Dos hermanos a los que les tocó una moto en un sorteo reciben el premio doce años después

Alberto Mahía A CORUÑA

GALICIA

04 oct 2002 . Actualizado a las 07:00 h.

Antonio y Juan Insua son hermanos y el 25 de agosto de 1990 fueron con unos amigos a la discoteca Party, de Carral. Aquella noche regalaban una rifa por cada copa consumida para participar en el sorteo de una moto Honda CBR 600, valorada en 4.800 euros. Antonio y Juan se habían hecho con un puñado de papeletas. Una muchacha metió la mano en un saco y cogió un número. Sus cuatro cifras coincidían con una de las rifas de los hermanos.
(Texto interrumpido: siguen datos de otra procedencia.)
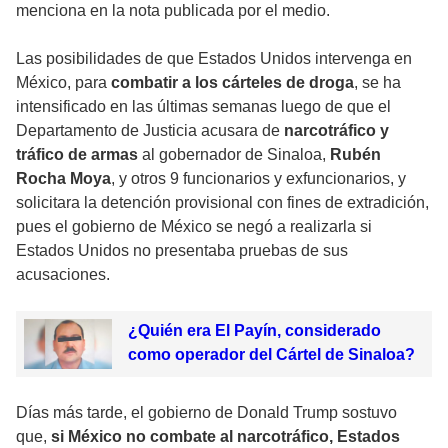
menciona en la nota publicada por el medio.
Las posibilidades de que Estados Unidos intervenga en
México, para
combatir a los cárteles de droga
, se ha
intensificado en las últimas semanas luego de que el
Departamento de Justicia acusara de
narcotráfico y
tráfico de armas
al gobernador de Sinaloa,
Rubén
Rocha Moya
, y otros 9 funcionarios y exfuncionarios, y
solicitara la detención provisional con fines de extradición,
pues el gobierno de México se negó a realizarla si
Estados Unidos no presentaba pruebas de sus
acusaciones.
¿Quién era El Payín, considerado
como operador del Cártel de Sinaloa?
Días más tarde, el gobierno de Donald Trump sostuvo
que,
si México no combate al narcotráfico, Estados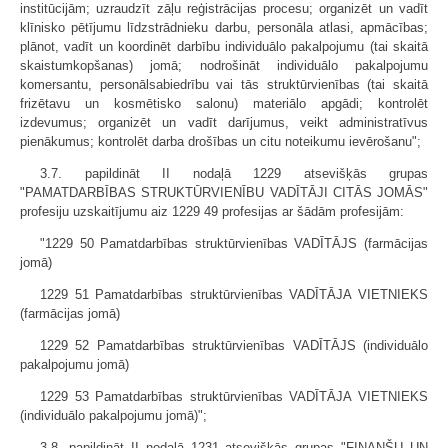
institūcijām; uzraudzīt zāļu reģistrācijas procesu; organizēt un vadīt
klīnisko pētījumu līdzstrādnieku darbu, personāla atlasi, apmācības;
plānot, vadīt un koordinēt darbību individuālo pakalpojumu (tai skaitā
skaistumkopšanas) jomā; nodrošināt individuālo pakalpojumu
komersantu, personālsabiedrību vai tās struktūrvienības (tai skaitā
frizētavu un kosmētisko salonu) materiālo apgādi; kontrolēt
izdevumus; organizēt un vadīt darījumus, veikt administratīvus
pienākumus; kontrolēt darba drošības un citu noteikumu ievērošanu";
3.7. papildināt II nodaļā 1229 atsevišķās grupas
"PAMATDARBĪBAS STRUKTŪRVIENĪBU VADĪTĀJI CITĀS JOMĀS"
profesiju uzskaitījumu aiz 1229 49 profesijas ar šādām profesijām:
"1229 50 Pamatdarbības struktūrvienības VADĪTĀJS (farmācijas
jomā)
1229 51 Pamatdarbības struktūrvienības VADĪTĀJA VIETNIEKS
(farmācijas jomā)
1229 52 Pamatdarbības struktūrvienības VADĪTĀJS (individuālo
pakalpojumu jomā)
1229 53 Pamatdarbības struktūrvienības VADĪTĀJA VIETNIEKS
(individuālo pakalpojumu jomā)";
3.8. papildināt II nodaļā 1231 atsevišķās grupas "FINANŠU UN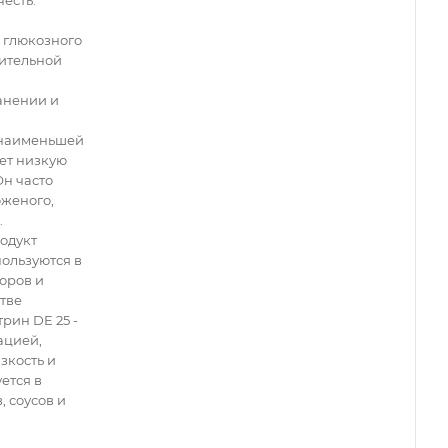
честь.
 глюкозного
лительной
ранении и
с наименьшей
ет низкую
Он часто
оженого,
.
родукт
ользуются в
торов и
стве
рин DE 25 -
ацией,
зкость и
ется в
 соусов и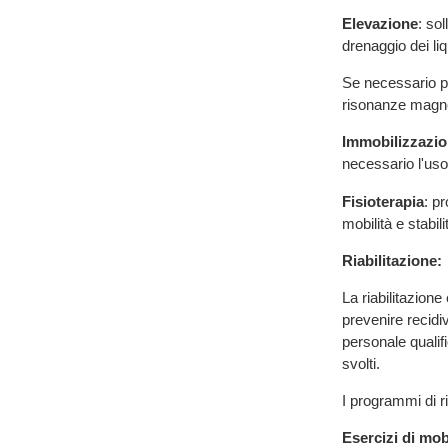
Elevazione
: sol
drenaggio dei liq
Se necessario pr
risonanze magne
Immobilizzazi
necessario l'uso 
Fisioterapia
: p
mobilità e stabili
Riabilitazione:
La riabilitazion
prevenire recidi
personale qualif
svolti.
I programmi di ri
Esercizi di mob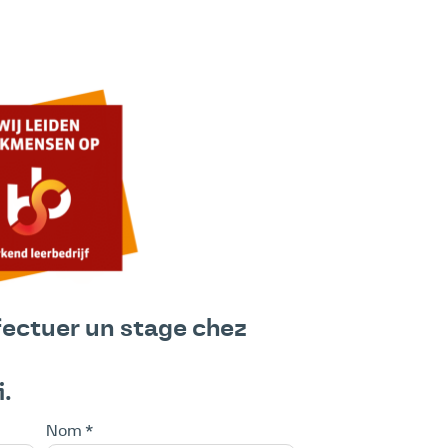
fectuer un stage chez
i.
Nom *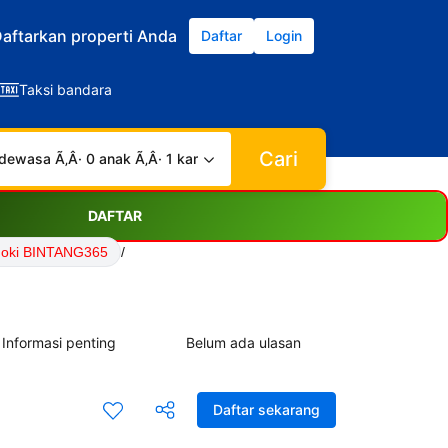
aftarkan properti Anda
Daftar
Login
Taksi bandara
Cari
dewasa Ã‚Â· 0 anak Ã‚Â· 1 kamar
DAFTAR
Hoki BINTANG365
/
Informasi penting
Belum ada ulasan
Daftar sekarang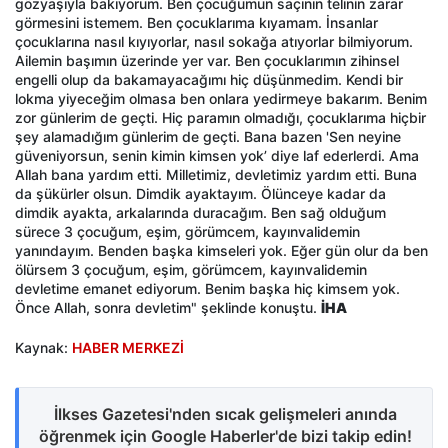
gözyaşıyla bakıyorum. Ben çocuğumun saçının telinin zarar
görmesini istemem. Ben çocuklarıma kıyamam. İnsanlar
çocuklarına nasıl kıyıyorlar, nasıl sokağa atıyorlar bilmiyorum.
Ailemin başımın üzerinde yer var. Ben çocuklarımın zihinsel
engelli olup da bakamayacağımı hiç düşünmedim. Kendi bir
lokma yiyeceğim olmasa ben onlara yedirmeye bakarım. Benim
zor günlerim de geçti. Hiç paramın olmadığı, çocuklarıma hiçbir
şey alamadığım günlerim de geçti. Bana bazen 'Sen neyine
güveniyorsun, senin kimin kimsen yok’ diye laf ederlerdi. Ama
Allah bana yardım etti. Milletimiz, devletimiz yardım etti. Buna
da şükürler olsun. Dimdik ayaktayım. Ölünceye kadar da
dimdik ayakta, arkalarında duracağım. Ben sağ olduğum
sürece 3 çocuğum, eşim, görümcem, kayınvalidemin
yanındayım. Benden başka kimseleri yok. Eğer gün olur da ben
ölürsem 3 çocuğum, eşim, görümcem, kayınvalidemin
devletime emanet ediyorum. Benim başka hiç kimsem yok.
Önce Allah, sonra devletim" şeklinde konuştu.
İHA
Kaynak:
HABER MERKEZİ
İlkses Gazetesi'nden sıcak gelişmeleri anında
öğrenmek için Google Haberler'de bizi takip edin!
Eufóricos por el premio, gastaron 250 euros en invitar a sus amigos. «Sabes que cuando te toca algo, todo el mundo es amigo», se lamenta Antonio. Cuando salieron del local, el propietario de la discoteca les dijo: «Mañana hablamos». Importada Al día siguiente, Antonio y Juan se personaron en la discoteca, y el dueño les dijo que la moto era importada y había que pasar los trámites de aduanas y la matriculación. Ese mismo día, viajaron con la moto hasta el concesionario donde fue comprada para cubrir los papeles. Pasó un mes y los premiados decidieron acudir al concesionario para interesarse por cómo iban los trámites. Pero iban igual que el primer día. Antonio y Juan deciden llevarse la moto a su casa. Cansados ya de tener moto y no poder más que mirarla, a los treinta días vuelven con ella al concesionario dispuestos a meter prisa. Allí les informaron de que lo mejor es que fueran ellos directamente a una gestoría. Y allí se fueron. Nada más llegar y presentarse como los propietarios de una moto que fue vendida en el concesionario María Pita, el empleado de la gestoría les dijo que no quería saber nada del asunto, que esa tienda les debía mucho dinero y que lo sentían mucho. De nuevo con la moto a cuestas para casa. Y muy enfadados. Sólo les quedaba acudir a la Justicia. Cosa que hicieron. Enviaron al dueño de la discoteca un requerimiento notarial, donde se le daba el plazo de 15 días para matricular la moto. Pero nada cambió. Luego lo denuncian. Y la discoteca, a su vez, denuncia al concesionario, lo que provocó la paralización del proceso judicial. Primero se celebró el juicio entre la discoteca y el concesionario. El juez le dio la razón al primero. Y al fin, el pasado verano, le llegó el turno a Antonio. El juez obliga a la disco a abonar el importe de la moto, más los intereses. Total: 12.000 euros.